### TASK DETAILS
Search the data for "ProjectId" and copy every matching line.
..............................
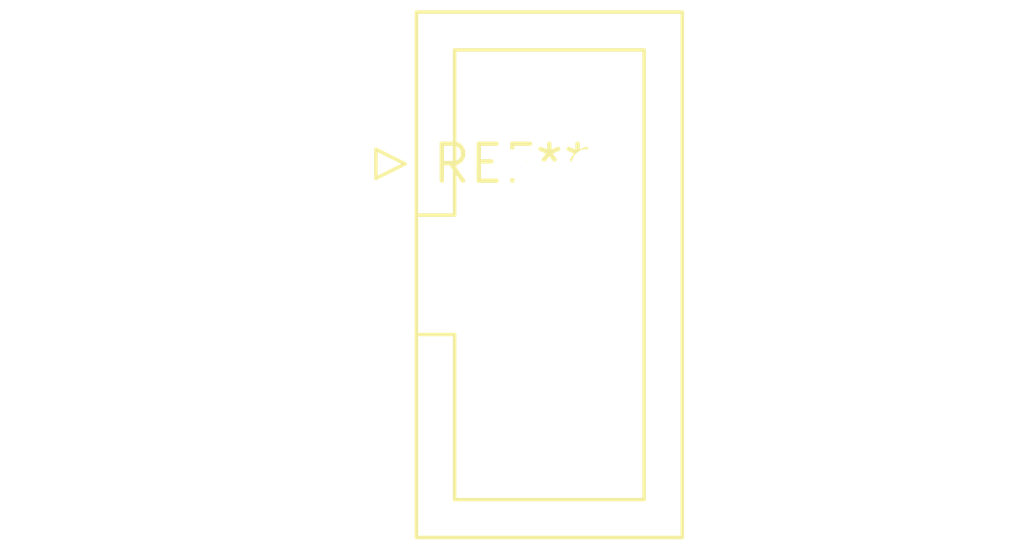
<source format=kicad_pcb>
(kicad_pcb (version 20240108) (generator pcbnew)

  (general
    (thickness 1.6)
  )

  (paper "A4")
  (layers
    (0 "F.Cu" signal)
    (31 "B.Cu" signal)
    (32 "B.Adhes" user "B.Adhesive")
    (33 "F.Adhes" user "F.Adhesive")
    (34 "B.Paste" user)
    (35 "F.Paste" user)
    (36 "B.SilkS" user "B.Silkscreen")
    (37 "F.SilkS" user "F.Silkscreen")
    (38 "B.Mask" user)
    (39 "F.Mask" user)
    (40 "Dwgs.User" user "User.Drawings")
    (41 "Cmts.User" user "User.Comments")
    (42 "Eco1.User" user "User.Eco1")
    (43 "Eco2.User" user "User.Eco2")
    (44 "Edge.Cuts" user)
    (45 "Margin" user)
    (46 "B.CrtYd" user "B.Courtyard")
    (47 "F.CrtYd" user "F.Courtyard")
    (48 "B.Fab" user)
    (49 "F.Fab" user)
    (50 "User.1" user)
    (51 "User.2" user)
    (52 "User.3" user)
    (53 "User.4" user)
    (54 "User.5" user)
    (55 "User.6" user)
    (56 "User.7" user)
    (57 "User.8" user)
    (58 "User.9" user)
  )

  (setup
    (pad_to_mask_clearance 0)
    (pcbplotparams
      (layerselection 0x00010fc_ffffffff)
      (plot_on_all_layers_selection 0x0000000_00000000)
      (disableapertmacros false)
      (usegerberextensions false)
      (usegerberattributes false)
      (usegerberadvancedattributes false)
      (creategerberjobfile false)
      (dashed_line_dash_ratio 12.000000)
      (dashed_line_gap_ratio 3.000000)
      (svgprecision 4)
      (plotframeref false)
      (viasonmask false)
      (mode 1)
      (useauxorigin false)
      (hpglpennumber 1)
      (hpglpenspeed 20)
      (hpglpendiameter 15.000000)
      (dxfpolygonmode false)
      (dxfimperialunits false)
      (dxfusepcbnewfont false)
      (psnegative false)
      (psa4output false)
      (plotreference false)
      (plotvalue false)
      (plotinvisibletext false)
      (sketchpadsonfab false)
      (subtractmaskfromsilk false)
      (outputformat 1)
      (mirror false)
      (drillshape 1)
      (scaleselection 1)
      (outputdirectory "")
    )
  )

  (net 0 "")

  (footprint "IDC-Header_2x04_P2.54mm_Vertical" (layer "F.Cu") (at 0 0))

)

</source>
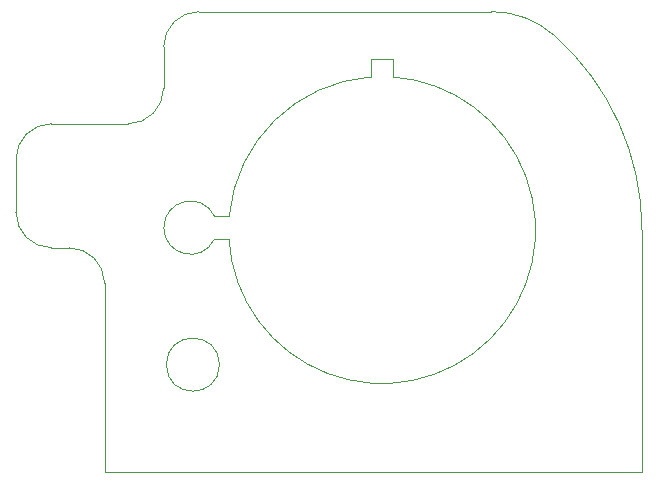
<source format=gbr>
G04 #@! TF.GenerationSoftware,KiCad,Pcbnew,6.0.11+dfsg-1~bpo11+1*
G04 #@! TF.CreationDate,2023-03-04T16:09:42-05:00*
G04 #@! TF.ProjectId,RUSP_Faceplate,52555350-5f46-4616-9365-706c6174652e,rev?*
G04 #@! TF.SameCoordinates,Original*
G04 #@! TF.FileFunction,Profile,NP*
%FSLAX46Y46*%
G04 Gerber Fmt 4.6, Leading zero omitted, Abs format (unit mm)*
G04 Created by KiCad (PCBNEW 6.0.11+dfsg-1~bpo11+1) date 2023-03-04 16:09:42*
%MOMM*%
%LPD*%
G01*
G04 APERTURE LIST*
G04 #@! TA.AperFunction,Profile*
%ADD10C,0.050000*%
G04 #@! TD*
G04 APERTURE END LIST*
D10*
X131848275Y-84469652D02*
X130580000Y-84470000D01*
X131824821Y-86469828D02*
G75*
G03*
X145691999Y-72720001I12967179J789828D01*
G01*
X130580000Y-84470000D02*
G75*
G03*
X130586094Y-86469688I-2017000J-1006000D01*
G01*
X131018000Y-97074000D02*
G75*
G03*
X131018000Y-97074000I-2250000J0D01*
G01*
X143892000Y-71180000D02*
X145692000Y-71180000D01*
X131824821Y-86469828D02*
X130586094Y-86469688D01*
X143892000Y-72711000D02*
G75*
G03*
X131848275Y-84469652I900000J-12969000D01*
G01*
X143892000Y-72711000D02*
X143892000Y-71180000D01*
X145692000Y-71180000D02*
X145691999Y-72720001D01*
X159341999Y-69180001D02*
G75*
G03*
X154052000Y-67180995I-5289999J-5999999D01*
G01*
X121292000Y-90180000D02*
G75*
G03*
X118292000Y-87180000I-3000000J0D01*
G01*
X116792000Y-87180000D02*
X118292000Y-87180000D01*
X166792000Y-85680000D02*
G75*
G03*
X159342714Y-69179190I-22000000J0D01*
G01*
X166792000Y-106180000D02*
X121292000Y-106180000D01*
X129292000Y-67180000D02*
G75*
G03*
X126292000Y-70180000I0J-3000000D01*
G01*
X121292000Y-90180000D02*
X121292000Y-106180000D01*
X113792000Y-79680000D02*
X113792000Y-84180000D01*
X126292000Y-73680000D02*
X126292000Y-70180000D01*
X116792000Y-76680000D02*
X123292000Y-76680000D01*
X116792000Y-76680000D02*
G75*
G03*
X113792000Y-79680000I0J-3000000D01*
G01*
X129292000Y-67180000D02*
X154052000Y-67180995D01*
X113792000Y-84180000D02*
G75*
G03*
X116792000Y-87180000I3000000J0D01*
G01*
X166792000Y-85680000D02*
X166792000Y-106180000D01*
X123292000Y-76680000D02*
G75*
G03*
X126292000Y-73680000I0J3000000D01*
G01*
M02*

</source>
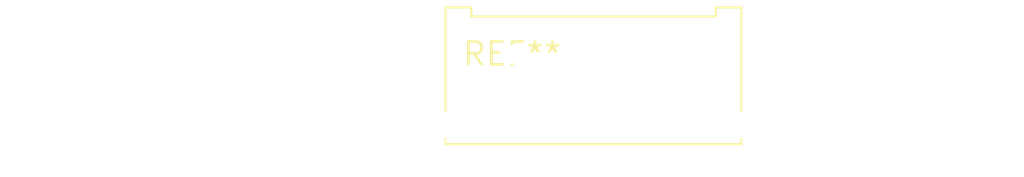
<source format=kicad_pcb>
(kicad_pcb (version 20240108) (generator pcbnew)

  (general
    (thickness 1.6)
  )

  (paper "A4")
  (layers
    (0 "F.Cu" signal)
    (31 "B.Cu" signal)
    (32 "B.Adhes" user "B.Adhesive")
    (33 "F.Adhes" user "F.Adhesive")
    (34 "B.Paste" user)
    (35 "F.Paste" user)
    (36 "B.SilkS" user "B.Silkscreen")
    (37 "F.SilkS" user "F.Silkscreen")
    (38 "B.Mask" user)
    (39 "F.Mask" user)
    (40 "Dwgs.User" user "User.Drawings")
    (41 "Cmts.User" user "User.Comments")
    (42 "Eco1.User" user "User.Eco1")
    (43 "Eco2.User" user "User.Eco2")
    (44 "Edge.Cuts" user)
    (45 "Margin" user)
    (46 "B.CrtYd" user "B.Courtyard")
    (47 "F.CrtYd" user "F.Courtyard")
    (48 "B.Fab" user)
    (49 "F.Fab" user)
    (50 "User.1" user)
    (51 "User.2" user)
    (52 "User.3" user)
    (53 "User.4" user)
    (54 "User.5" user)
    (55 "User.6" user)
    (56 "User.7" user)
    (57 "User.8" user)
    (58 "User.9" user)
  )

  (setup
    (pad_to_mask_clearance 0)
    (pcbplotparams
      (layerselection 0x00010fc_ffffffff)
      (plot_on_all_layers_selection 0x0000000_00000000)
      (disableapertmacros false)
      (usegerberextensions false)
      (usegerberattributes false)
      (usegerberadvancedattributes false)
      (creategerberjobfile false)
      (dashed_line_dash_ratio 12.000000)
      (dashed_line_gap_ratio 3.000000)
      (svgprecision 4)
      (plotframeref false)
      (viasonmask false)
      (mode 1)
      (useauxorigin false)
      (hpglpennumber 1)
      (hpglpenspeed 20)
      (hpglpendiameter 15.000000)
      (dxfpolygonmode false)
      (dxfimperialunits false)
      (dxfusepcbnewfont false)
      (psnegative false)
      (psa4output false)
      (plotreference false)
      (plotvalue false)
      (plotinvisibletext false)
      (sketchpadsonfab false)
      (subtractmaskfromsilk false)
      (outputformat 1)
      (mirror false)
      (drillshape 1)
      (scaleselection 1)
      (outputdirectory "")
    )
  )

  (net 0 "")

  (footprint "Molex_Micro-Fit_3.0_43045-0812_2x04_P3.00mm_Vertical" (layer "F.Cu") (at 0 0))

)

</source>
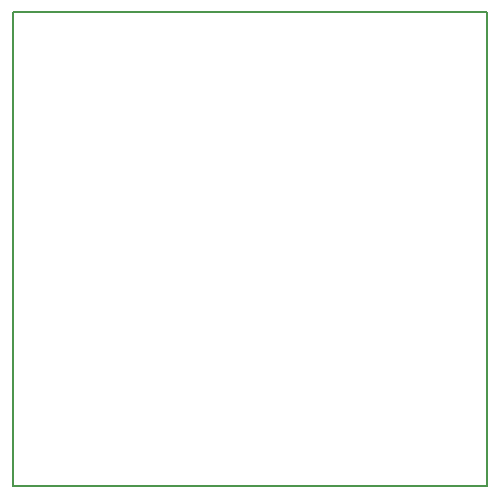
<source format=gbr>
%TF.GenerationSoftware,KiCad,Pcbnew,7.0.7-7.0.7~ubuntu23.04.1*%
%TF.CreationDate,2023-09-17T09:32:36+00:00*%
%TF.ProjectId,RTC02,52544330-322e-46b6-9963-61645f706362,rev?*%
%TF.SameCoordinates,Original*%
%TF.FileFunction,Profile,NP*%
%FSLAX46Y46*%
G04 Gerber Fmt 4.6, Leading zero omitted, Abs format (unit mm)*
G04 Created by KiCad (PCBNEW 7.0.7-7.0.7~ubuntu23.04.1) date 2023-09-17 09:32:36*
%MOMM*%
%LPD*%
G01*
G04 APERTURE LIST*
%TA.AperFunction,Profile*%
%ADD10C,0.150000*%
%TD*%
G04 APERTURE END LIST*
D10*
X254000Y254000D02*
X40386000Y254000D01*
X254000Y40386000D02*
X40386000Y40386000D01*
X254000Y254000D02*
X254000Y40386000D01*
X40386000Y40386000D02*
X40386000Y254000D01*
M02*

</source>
..............................
### YOUR SOLUTION
G04 #@! TF.ProjectId,RUSP_Faceplate,52555350-5f46-4616-9365-706c6174652e,rev?*
%TF.ProjectId,RTC02,52544330-322e-46b6-9963-61645f706362,rev?*%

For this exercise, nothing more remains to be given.